- Benny McCoy – Double Play baseball card, 1941, #130
- Second baseman / Shortstop
- Born: November 9, 1915 Jenison, Michigan, U.S.
- Died: November 9, 2011 (aged 96) Grandville, Michigan, U.S.
- Batted: LeftThrew: Right

MLB debut
- September 14, 1938, for the Detroit Tigers

Last MLB appearance
- September 28, 1941, for the Philadelphia Athletics

MLB statistics
- Batting average: .269
- Home runs: 16
- Runs batted in: 156
- Stats at Baseball Reference

Teams
- Detroit Tigers (1938–1939); Philadelphia Athletics (1940–1941);

= Benny McCoy =

American baseball player (1915–2011)

Benjamin Jenison McCoy (November 9, 1915 – November 9, 2011) was a second baseman in Major League Baseball who played for the Detroit Tigers (1938–1939) and Philadelphia Athletics (1940–1941). Listed at . 170 lb., he batted left-handed and threw right-handed. He was born in Jenison, Michigan.

== Biography ==
=== Baseball career ===
McCoy was 22 years old when he entered the majors in September 1938 with the Detroit Tigers, appearing in seven games while hitting a .200 batting average (3-for-15). In 1939, though he played just two months for Detroit after Charlie Gehringer was injured, McCoy hit .302 with 33 runs batted in and 38 runs scored in 55 games played. At the end of the season, he was dealt by the Tigers to the Philadelphia Athletics in exchange for Wally Moses.

McCoy was among 91 Detroit minor league players declared free agents by baseball commissioner Kenesaw Mountain Landis. The Tigers had been blocking players in their minor league system for years, players with major league skills, which was a fairly common practice in those days as there were only 16 big league clubs and precious few jobs. For a middle infielder, McCoy was a very good offensive player, but Detroit had Gehringer and he was blocked in the minors.

McCoy played in 1940 and 1941 with the Athletics. His most productive season came in 1941, when he hit .271 with 61 RBI and posted career-highs in games (141), hits (140), walks (95), runs (86), home runs (8), and triples (7). He spent the next four years in the US Navy during World War II. When he returned from service, his skills had eroded and he never played another game.

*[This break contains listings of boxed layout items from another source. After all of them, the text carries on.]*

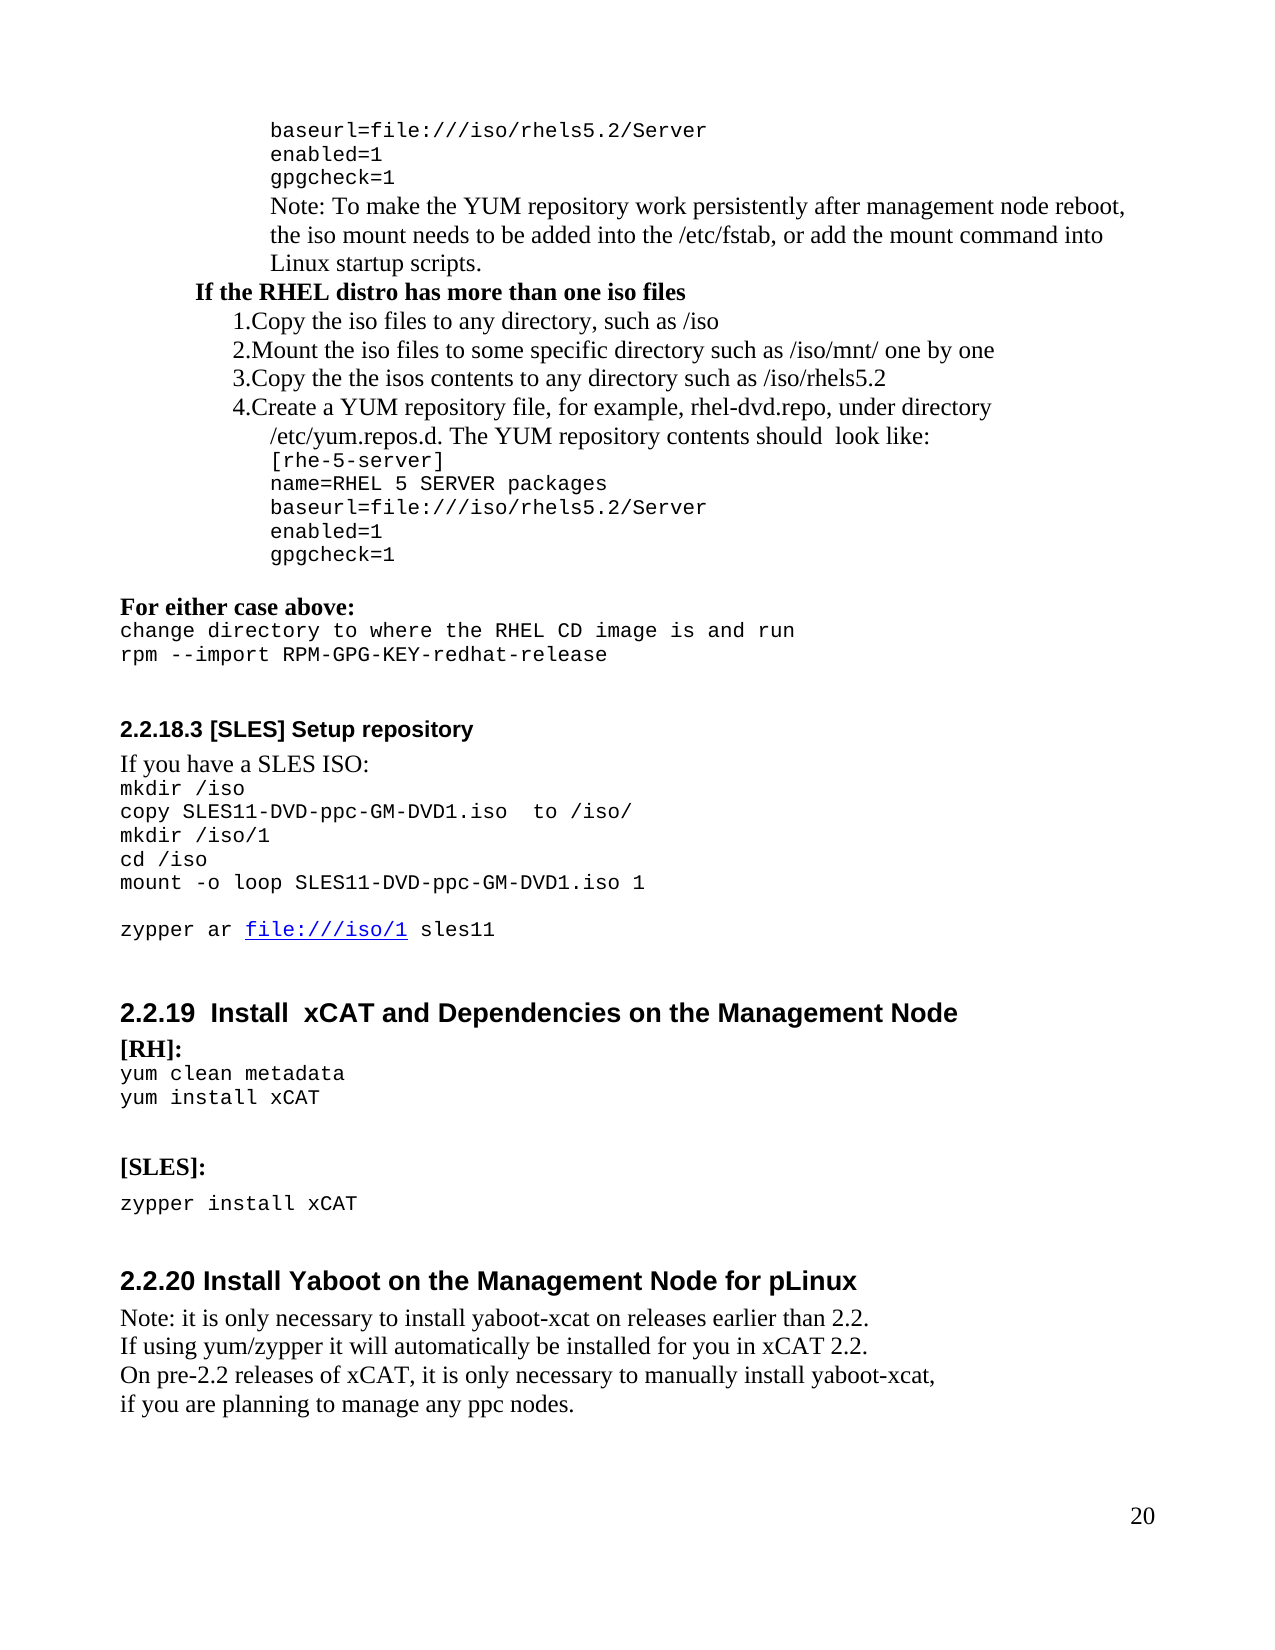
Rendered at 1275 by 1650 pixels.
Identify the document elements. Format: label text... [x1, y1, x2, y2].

text [rhe-5-server] [270, 450, 1155, 473]
text if you are planning to manage any ppc nodes. [120, 1389, 1155, 1418]
text zypper ar file:///iso/1 sles11 [120, 919, 1155, 943]
text baseurl=file:///iso/rhels5.2/Server [270, 120, 1155, 144]
text baseurl=file:///iso/rhels5.2/Server [270, 497, 1155, 521]
text cd /iso [120, 848, 1155, 872]
text yum clean metadata [120, 1063, 1155, 1087]
list gpgcheck=1 [270, 544, 1155, 568]
text copy SLES11-DVD-ppc-GM-DVD1.iso to /iso/ [120, 801, 1155, 825]
text Note: it is only necessary to install yaboot-xcat on releases earlier than 2.2. [120, 1303, 1155, 1331]
list Mount the iso files to some specific directory such as /iso/mnt/ one by one [232, 335, 1155, 363]
text yum install xCAT [120, 1087, 1155, 1110]
list Copy the the isos contents to any directory such as /iso/rhels5.2 [232, 363, 1155, 392]
text On pre-2.2 releases of xCAT, it is only necessary to manually install yaboot-xcat, [120, 1360, 1155, 1389]
text mkdir /iso/1 [120, 825, 1155, 848]
text mount -o loop SLES11-DVD-ppc-GM-DVD1.iso 1 [120, 872, 1155, 896]
text [SLES]: [120, 1152, 1155, 1180]
subtitle Install xCAT and Dependencies on the Management Node [120, 997, 1155, 1028]
text change directory to where the RHEL CD image is and run [120, 620, 1155, 644]
text rpm --import RPM-GPG-KEY-redhat-release [120, 644, 1155, 668]
text For either case above: [120, 592, 1155, 620]
text If using yum/zypper it will automatically be installed for you in xCAT 2.2. [120, 1331, 1155, 1360]
text name=RHEL 5 SERVER packages [270, 473, 1155, 497]
list Copy the iso files to any directory, such as /iso [232, 306, 1155, 335]
text gpgcheck=1 [270, 167, 1155, 191]
list Create a YUM repository file, for example, rhel-dvd.repo, under directory /etc/yum.repos.d. The YUM repository contents should look like: [232, 392, 1155, 450]
subtitle [SLES] Setup repository [120, 716, 1155, 743]
text Note: To make the YUM repository work persistently after management node reboot, the iso mount needs to be added into the /etc/fstab, or add the mount command into Linux startup scripts. [270, 191, 1155, 277]
text [RH]: [120, 1034, 1155, 1063]
text zypper install xCAT [120, 1193, 1155, 1217]
text mkdir /iso [120, 778, 1155, 801]
text If you have a SLES ISO: [120, 749, 1155, 778]
text If the RHEL distro has more than one iso files [195, 277, 1155, 306]
text enabled=1 [270, 144, 1155, 167]
text enabled=1 [270, 521, 1155, 544]
subtitle Install Yaboot on the Management Node for pLinux [120, 1265, 1155, 1296]
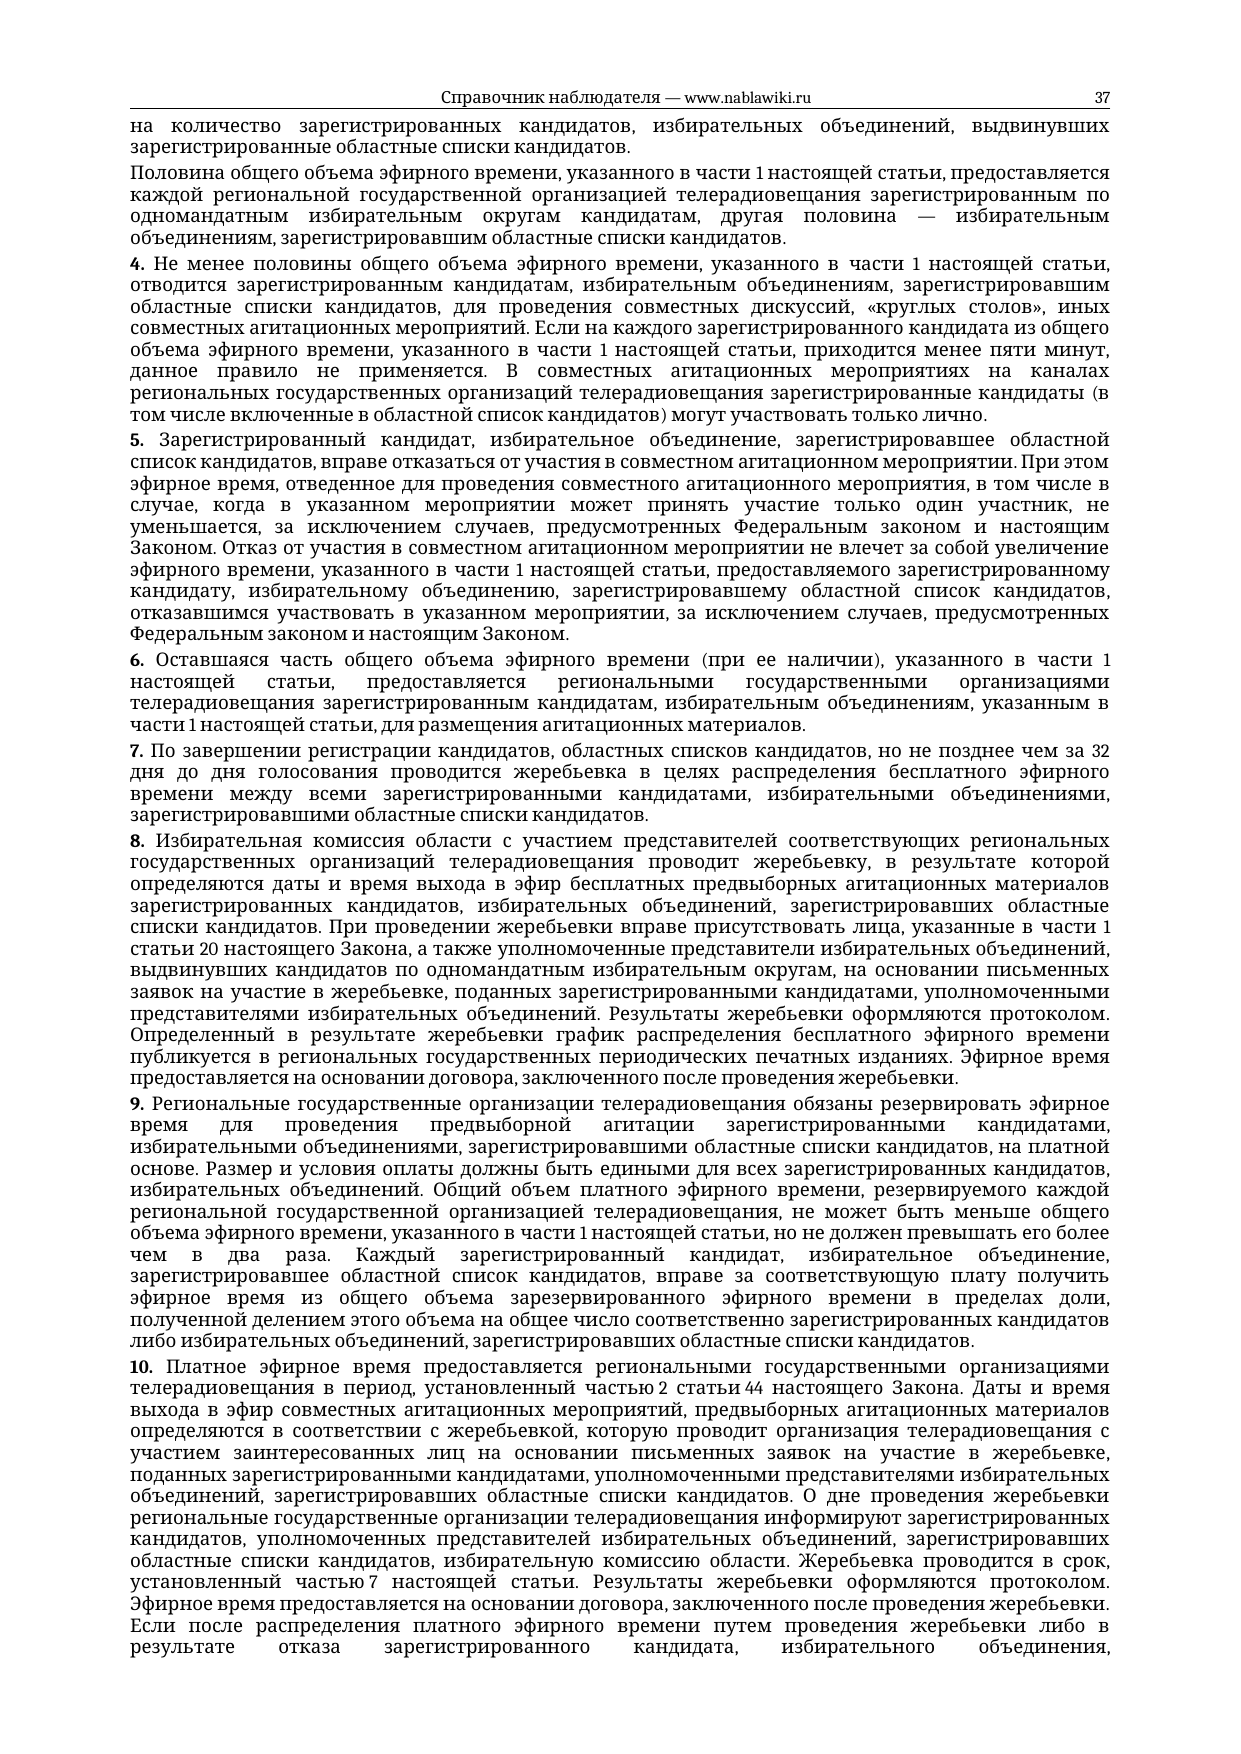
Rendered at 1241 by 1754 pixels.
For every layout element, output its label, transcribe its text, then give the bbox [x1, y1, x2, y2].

In a four-season career, McCoy was a .269 hitter (327-for-1214) with 16 home runs and 156 RBI in 337 games, including 182 runs, 327 hits, 52 doubles, 18 triples, and eight stolen bases. A selective and patient hitter, he posted a solid .384 on-base percentage and a respectable 1.56 strikeout-to-walk ratio (190-to-122).

McCoy played in the National Baseball Congress with the St Joseph's Autos team in 1946.

Before his death, he was recognized as one of the oldest living major league ballplayers.

=== Death ===
McCoy died on his 96th birthday on November 9, 2011.